Work instruction: Locate every line in the items below that contains the string "Stack", and copy each such line in full.

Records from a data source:
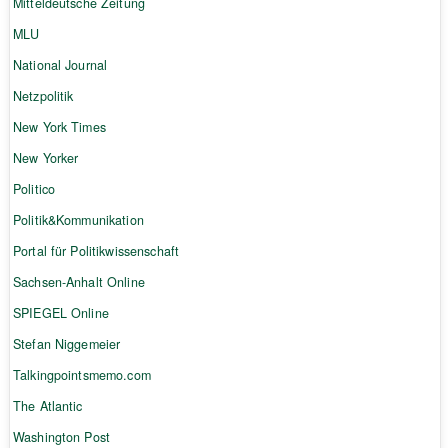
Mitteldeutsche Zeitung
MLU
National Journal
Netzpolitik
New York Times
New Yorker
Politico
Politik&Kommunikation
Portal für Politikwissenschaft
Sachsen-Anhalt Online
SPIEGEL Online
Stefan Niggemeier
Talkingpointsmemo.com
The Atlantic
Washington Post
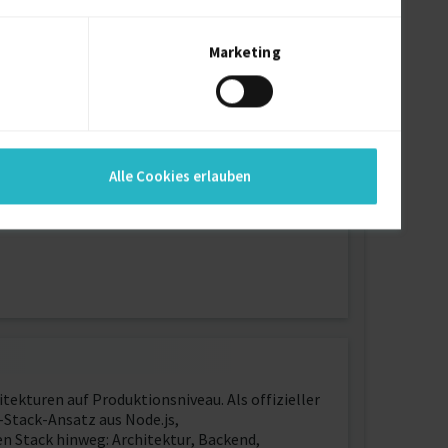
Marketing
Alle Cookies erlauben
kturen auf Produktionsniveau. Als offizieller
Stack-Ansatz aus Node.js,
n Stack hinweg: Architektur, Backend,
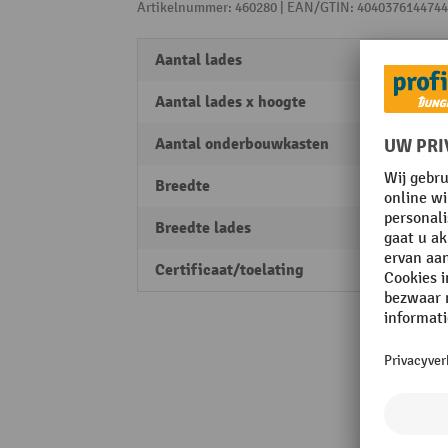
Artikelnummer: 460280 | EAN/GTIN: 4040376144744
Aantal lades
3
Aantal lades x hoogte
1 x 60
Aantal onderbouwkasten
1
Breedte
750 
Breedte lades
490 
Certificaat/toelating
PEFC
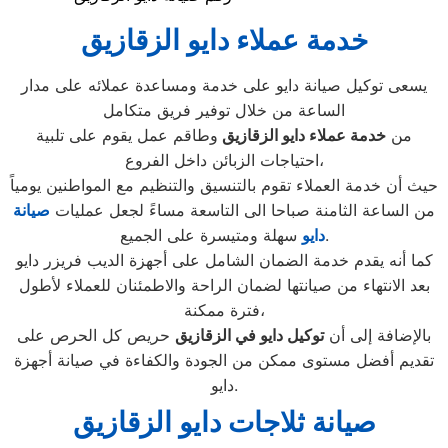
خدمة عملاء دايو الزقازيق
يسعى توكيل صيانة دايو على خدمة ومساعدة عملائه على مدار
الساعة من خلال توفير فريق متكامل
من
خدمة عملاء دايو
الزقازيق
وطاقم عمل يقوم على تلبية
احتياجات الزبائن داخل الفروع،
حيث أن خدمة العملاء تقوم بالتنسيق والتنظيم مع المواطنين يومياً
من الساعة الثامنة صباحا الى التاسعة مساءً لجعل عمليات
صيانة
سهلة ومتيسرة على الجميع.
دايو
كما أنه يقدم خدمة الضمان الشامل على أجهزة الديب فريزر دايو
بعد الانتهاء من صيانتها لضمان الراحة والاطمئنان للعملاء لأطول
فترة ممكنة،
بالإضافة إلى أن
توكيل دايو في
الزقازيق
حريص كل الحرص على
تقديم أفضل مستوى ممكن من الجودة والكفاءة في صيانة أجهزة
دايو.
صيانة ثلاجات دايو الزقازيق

Result of the exercise:
Stack-Ansatz aus Node.js,
n Stack hinweg: Architektur, Backend,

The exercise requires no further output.